Give the listing again in full and exactly, apart from its pictures.

═════ Provided records ═════

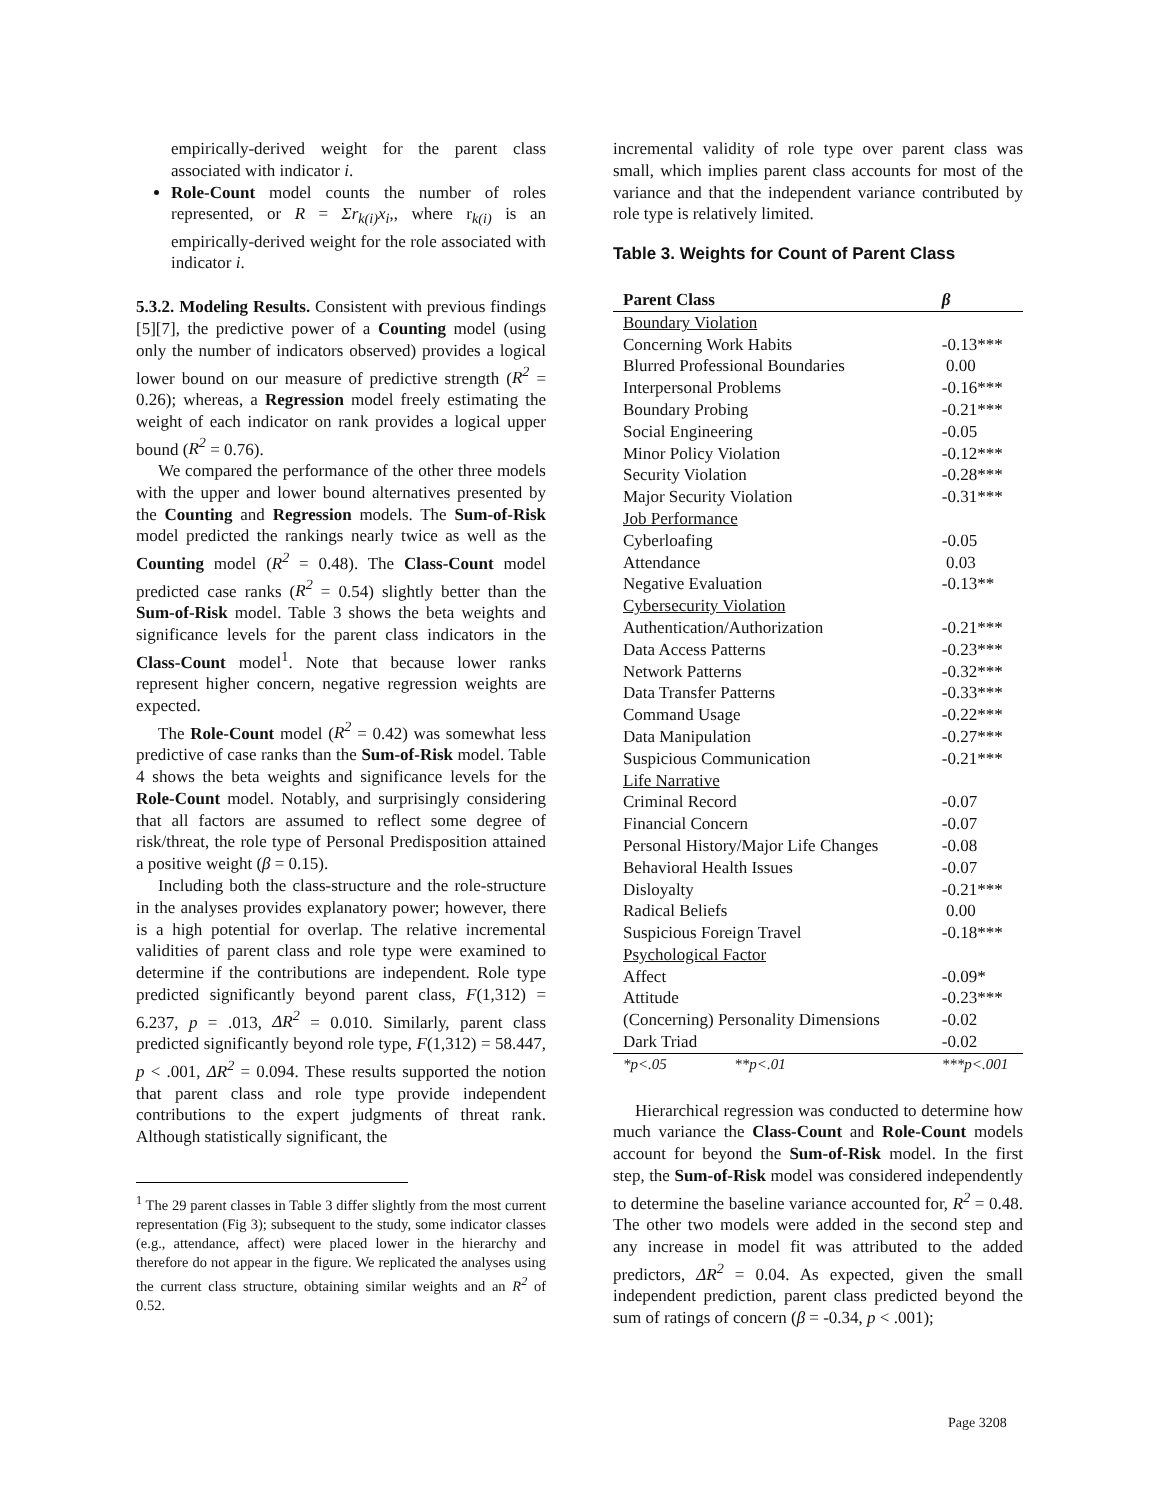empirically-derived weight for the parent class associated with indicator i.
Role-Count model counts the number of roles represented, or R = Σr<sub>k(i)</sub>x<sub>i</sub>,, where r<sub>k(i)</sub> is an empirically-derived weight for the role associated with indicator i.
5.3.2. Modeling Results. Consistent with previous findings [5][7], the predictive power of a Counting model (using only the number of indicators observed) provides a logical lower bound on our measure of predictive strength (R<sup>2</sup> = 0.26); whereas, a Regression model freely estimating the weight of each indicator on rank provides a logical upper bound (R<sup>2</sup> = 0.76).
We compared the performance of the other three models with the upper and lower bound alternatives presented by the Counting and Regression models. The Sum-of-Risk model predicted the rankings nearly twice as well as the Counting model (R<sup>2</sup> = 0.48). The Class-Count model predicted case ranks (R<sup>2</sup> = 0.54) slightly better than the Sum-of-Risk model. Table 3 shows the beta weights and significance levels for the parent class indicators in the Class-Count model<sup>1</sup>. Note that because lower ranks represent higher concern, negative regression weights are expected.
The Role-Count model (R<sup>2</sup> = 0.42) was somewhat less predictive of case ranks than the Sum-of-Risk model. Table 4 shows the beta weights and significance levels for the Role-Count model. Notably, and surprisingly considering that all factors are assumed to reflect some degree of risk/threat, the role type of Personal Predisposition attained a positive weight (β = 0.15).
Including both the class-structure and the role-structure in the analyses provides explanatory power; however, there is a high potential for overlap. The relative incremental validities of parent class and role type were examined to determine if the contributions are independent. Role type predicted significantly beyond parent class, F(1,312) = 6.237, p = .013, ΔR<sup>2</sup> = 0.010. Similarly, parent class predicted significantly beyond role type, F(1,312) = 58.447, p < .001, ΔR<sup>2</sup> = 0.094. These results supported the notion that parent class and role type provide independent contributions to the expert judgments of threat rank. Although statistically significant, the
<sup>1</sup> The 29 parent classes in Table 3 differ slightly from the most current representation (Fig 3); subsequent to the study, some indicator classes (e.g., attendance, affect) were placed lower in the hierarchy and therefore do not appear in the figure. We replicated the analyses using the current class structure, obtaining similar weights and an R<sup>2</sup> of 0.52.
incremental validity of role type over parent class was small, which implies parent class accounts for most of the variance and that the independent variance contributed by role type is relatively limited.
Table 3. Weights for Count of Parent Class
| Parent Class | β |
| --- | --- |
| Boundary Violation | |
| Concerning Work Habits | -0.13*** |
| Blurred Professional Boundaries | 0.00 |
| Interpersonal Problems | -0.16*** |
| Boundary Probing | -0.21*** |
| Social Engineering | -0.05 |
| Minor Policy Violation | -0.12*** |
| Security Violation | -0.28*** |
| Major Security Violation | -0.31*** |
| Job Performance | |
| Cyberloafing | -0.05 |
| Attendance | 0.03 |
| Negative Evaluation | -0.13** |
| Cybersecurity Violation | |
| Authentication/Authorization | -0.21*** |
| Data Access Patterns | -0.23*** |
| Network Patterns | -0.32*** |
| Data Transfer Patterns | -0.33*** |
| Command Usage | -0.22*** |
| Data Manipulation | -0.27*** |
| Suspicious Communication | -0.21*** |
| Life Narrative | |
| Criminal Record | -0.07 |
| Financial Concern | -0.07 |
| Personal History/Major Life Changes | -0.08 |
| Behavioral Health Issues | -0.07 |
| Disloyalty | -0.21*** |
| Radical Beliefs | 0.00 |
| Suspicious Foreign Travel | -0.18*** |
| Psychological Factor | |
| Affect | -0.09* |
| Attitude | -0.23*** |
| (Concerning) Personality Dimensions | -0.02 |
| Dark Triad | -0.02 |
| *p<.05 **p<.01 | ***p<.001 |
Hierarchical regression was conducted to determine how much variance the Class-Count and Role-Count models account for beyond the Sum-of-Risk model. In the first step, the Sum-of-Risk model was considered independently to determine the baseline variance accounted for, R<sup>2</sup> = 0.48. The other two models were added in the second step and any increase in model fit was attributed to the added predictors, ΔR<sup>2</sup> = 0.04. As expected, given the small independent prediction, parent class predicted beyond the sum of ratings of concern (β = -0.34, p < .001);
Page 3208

═════

Response for this exercise:
empirically-derived weight for the parent class associated with indicator i.
Role-Count model counts the number of roles represented, or R = Σr<sub>k(i)</sub>x<sub>i</sub>,, where r<sub>k(i)</sub> is an empirically-derived weight for the role associated with indicator i.
5.3.2. Modeling Results. Consistent with previous findings [5][7], the predictive power of a Counting model (using only the number of indicators observed) provides a logical lower bound on our measure of predictive strength (R<sup>2</sup> = 0.26); whereas, a Regression model freely estimating the weight of each indicator on rank provides a logical upper bound (R<sup>2</sup> = 0.76).
We compared the performance of the other three models with the upper and lower bound alternatives presented by the Counting and Regression models. The Sum-of-Risk model predicted the rankings nearly twice as well as the Counting model (R<sup>2</sup> = 0.48). The Class-Count model predicted case ranks (R<sup>2</sup> = 0.54) slightly better than the Sum-of-Risk model. Table 3 shows the beta weights and significance levels for the parent class indicators in the Class-Count model<sup>1</sup>. Note that because lower ranks represent higher concern, negative regression weights are expected.
The Role-Count model (R<sup>2</sup> = 0.42) was somewhat less predictive of case ranks than the Sum-of-Risk model. Table 4 shows the beta weights and significance levels for the Role-Count model. Notably, and surprisingly considering that all factors are assumed to reflect some degree of risk/threat, the role type of Personal Predisposition attained a positive weight (β = 0.15).
Including both the class-structure and the role-structure in the analyses provides explanatory power; however, there is a high potential for overlap. The relative incremental validities of parent class and role type were examined to determine if the contributions are independent. Role type predicted significantly beyond parent class, F(1,312) = 6.237, p = .013, ΔR<sup>2</sup> = 0.010. Similarly, parent class predicted significantly beyond role type, F(1,312) = 58.447, p < .001, ΔR<sup>2</sup> = 0.094. These results supported the notion that parent class and role type provide independent contributions to the expert judgments of threat rank. Although statistically significant, the
<sup>1</sup> The 29 parent classes in Table 3 differ slightly from the most current representation (Fig 3); subsequent to the study, some indicator classes (e.g., attendance, affect) were placed lower in the hierarchy and therefore do not appear in the figure. We replicated the analyses using the current class structure, obtaining similar weights and an R<sup>2</sup> of 0.52.
incremental validity of role type over parent class was small, which implies parent class accounts for most of the variance and that the independent variance contributed by role type is relatively limited.
Table 3. Weights for Count of Parent Class
| Parent Class | β |
| --- | --- |
| Boundary Violation | |
| Concerning Work Habits | -0.13*** |
| Blurred Professional Boundaries | 0.00 |
| Interpersonal Problems | -0.16*** |
| Boundary Probing | -0.21*** |
| Social Engineering | -0.05 |
| Minor Policy Violation | -0.12*** |
| Security Violation | -0.28*** |
| Major Security Violation | -0.31*** |
| Job Performance | |
| Cyberloafing | -0.05 |
| Attendance | 0.03 |
| Negative Evaluation | -0.13** |
| Cybersecurity Violation | |
| Authentication/Authorization | -0.21*** |
| Data Access Patterns | -0.23*** |
| Network Patterns | -0.32*** |
| Data Transfer Patterns | -0.33*** |
| Command Usage | -0.22*** |
| Data Manipulation | -0.27*** |
| Suspicious Communication | -0.21*** |
| Life Narrative | |
| Criminal Record | -0.07 |
| Financial Concern | -0.07 |
| Personal History/Major Life Changes | -0.08 |
| Behavioral Health Issues | -0.07 |
| Disloyalty | -0.21*** |
| Radical Beliefs | 0.00 |
| Suspicious Foreign Travel | -0.18*** |
| Psychological Factor | |
| Affect | -0.09* |
| Attitude | -0.23*** |
| (Concerning) Personality Dimensions | -0.02 |
| Dark Triad | -0.02 |
| *p<.05 **p<.01 | ***p<.001 |
Hierarchical regression was conducted to determine how much variance the Class-Count and Role-Count models account for beyond the Sum-of-Risk model. In the first step, the Sum-of-Risk model was considered independently to determine the baseline variance accounted for, R<sup>2</sup> = 0.48. The other two models were added in the second step and any increase in model fit was attributed to the added predictors, ΔR<sup>2</sup> = 0.04. As expected, given the small independent prediction, parent class predicted beyond the sum of ratings of concern (β = -0.34, p < .001);
Page 3208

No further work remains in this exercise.